Copy every one of the following rows word for word, without changing any line.
-- BEGIN Material --
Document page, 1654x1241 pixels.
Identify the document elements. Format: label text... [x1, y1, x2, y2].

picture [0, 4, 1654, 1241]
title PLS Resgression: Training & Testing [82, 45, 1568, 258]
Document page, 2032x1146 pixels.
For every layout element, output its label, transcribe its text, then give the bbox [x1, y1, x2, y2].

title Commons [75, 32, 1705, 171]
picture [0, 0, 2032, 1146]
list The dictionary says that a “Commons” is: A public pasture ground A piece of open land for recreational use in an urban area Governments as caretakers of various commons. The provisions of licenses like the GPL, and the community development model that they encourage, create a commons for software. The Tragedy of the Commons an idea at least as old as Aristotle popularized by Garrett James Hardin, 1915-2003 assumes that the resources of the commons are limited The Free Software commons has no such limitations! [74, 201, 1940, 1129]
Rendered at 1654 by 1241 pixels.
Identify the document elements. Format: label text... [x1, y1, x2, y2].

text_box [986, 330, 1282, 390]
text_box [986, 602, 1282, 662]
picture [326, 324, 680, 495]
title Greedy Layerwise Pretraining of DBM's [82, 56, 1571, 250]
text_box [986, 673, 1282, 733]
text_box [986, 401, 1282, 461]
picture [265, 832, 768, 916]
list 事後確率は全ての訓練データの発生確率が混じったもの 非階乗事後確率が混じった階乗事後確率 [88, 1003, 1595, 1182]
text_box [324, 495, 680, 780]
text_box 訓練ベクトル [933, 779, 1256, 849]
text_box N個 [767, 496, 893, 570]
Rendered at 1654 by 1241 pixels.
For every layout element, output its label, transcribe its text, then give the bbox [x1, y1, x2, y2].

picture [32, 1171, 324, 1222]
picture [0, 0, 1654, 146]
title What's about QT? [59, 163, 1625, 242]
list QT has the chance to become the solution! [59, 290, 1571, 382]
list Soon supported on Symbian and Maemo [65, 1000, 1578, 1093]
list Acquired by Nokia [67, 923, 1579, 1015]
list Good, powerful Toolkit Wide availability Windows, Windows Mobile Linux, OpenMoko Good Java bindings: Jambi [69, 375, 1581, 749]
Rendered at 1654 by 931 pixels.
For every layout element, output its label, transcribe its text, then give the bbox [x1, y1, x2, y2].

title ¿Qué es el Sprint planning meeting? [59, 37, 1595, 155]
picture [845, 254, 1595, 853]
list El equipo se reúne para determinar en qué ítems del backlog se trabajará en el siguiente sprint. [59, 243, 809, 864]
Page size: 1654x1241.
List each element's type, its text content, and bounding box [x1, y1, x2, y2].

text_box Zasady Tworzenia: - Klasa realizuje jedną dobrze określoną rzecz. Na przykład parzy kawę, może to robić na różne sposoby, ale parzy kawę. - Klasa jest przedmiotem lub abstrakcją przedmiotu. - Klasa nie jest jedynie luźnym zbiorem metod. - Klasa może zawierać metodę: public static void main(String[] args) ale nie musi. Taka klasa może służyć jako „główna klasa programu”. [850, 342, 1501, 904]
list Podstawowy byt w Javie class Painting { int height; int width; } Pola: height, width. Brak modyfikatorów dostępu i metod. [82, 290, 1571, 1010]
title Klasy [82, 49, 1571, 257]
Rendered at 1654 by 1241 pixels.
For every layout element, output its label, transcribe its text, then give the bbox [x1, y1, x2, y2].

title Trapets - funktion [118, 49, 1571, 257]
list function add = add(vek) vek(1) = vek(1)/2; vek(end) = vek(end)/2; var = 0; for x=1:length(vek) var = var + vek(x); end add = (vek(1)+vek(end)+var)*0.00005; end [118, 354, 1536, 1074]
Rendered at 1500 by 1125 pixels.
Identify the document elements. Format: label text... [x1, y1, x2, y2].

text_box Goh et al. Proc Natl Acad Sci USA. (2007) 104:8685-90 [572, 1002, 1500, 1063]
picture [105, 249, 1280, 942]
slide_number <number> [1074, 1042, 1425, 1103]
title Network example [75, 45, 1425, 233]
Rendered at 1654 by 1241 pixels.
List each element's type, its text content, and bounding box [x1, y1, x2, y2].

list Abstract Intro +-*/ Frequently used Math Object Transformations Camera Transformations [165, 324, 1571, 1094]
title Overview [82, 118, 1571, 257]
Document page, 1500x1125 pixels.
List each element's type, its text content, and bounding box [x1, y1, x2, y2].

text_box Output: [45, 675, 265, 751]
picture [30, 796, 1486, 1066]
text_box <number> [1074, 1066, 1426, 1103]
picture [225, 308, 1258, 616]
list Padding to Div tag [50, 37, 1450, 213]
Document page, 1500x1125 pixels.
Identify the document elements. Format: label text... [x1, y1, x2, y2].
-- END Material --
| Response |
Document page, 1654x1241 pixels.
Identify the document elements. Format: label text... [x1, y1, x2, y2].

picture [0, 4, 1654, 1241]
title PLS Resgression: Training & Testing [82, 45, 1568, 258]
Document page, 2032x1146 pixels.
For every layout element, output its label, transcribe its text, then give the bbox [x1, y1, x2, y2].

title Commons [75, 32, 1705, 171]
picture [0, 0, 2032, 1146]
list The dictionary says that a “Commons” is: A public pasture ground A piece of open land for recreational use in an urban area Governments as caretakers of various commons. The provisions of licenses like the GPL, and the community development model that they encourage, create a commons for software. The Tragedy of the Commons an idea at least as old as Aristotle popularized by Garrett James Hardin, 1915-2003 assumes that the resources of the commons are limited The Free Software commons has no such limitations! [74, 201, 1940, 1129]
Rendered at 1654 by 1241 pixels.
Identify the document elements. Format: label text... [x1, y1, x2, y2].

text_box [986, 330, 1282, 390]
text_box [986, 602, 1282, 662]
picture [326, 324, 680, 495]
title Greedy Layerwise Pretraining of DBM's [82, 56, 1571, 250]
text_box [986, 673, 1282, 733]
text_box [986, 401, 1282, 461]
picture [265, 832, 768, 916]
list 事後確率は全ての訓練データの発生確率が混じったもの 非階乗事後確率が混じった階乗事後確率 [88, 1003, 1595, 1182]
text_box [324, 495, 680, 780]
text_box 訓練ベクトル [933, 779, 1256, 849]
text_box N個 [767, 496, 893, 570]
Rendered at 1654 by 1241 pixels.
For every layout element, output its label, transcribe its text, then give the bbox [x1, y1, x2, y2].

picture [32, 1171, 324, 1222]
picture [0, 0, 1654, 146]
title What's about QT? [59, 163, 1625, 242]
list QT has the chance to become the solution! [59, 290, 1571, 382]
list Soon supported on Symbian and Maemo [65, 1000, 1578, 1093]
list Acquired by Nokia [67, 923, 1579, 1015]
list Good, powerful Toolkit Wide availability Windows, Windows Mobile Linux, OpenMoko Good Java bindings: Jambi [69, 375, 1581, 749]
Rendered at 1654 by 931 pixels.
For every layout element, output its label, transcribe its text, then give the bbox [x1, y1, x2, y2].

title ¿Qué es el Sprint planning meeting? [59, 37, 1595, 155]
picture [845, 254, 1595, 853]
list El equipo se reúne para determinar en qué ítems del backlog se trabajará en el siguiente sprint. [59, 243, 809, 864]
Page size: 1654x1241.
List each element's type, its text content, and bounding box [x1, y1, x2, y2].

text_box Zasady Tworzenia: - Klasa realizuje jedną dobrze określoną rzecz. Na przykład parzy kawę, może to robić na różne sposoby, ale parzy kawę. - Klasa jest przedmiotem lub abstrakcją przedmiotu. - Klasa nie jest jedynie luźnym zbiorem metod. - Klasa może zawierać metodę: public static void main(String[] args) ale nie musi. Taka klasa może służyć jako „główna klasa programu”. [850, 342, 1501, 904]
list Podstawowy byt w Javie class Painting { int height; int width; } Pola: height, width. Brak modyfikatorów dostępu i metod. [82, 290, 1571, 1010]
title Klasy [82, 49, 1571, 257]
Rendered at 1654 by 1241 pixels.
For every layout element, output its label, transcribe its text, then give the bbox [x1, y1, x2, y2].

title Trapets - funktion [118, 49, 1571, 257]
list function add = add(vek) vek(1) = vek(1)/2; vek(end) = vek(end)/2; var = 0; for x=1:length(vek) var = var + vek(x); end add = (vek(1)+vek(end)+var)*0.00005; end [118, 354, 1536, 1074]
Rendered at 1500 by 1125 pixels.
Identify the document elements. Format: label text... [x1, y1, x2, y2].

text_box Goh et al. Proc Natl Acad Sci USA. (2007) 104:8685-90 [572, 1002, 1500, 1063]
picture [105, 249, 1280, 942]
slide_number <number> [1074, 1042, 1425, 1103]
title Network example [75, 45, 1425, 233]
Rendered at 1654 by 1241 pixels.
List each element's type, its text content, and bounding box [x1, y1, x2, y2].

list Abstract Intro +-*/ Frequently used Math Object Transformations Camera Transformations [165, 324, 1571, 1094]
title Overview [82, 118, 1571, 257]
Document page, 1500x1125 pixels.
List each element's type, its text content, and bounding box [x1, y1, x2, y2].

text_box Output: [45, 675, 265, 751]
picture [30, 796, 1486, 1066]
text_box <number> [1074, 1066, 1426, 1103]
picture [225, 308, 1258, 616]
list Padding to Div tag [50, 37, 1450, 213]
Document page, 1500x1125 pixels.
Identify the document elements. Format: label text... [x1, y1, x2, y2].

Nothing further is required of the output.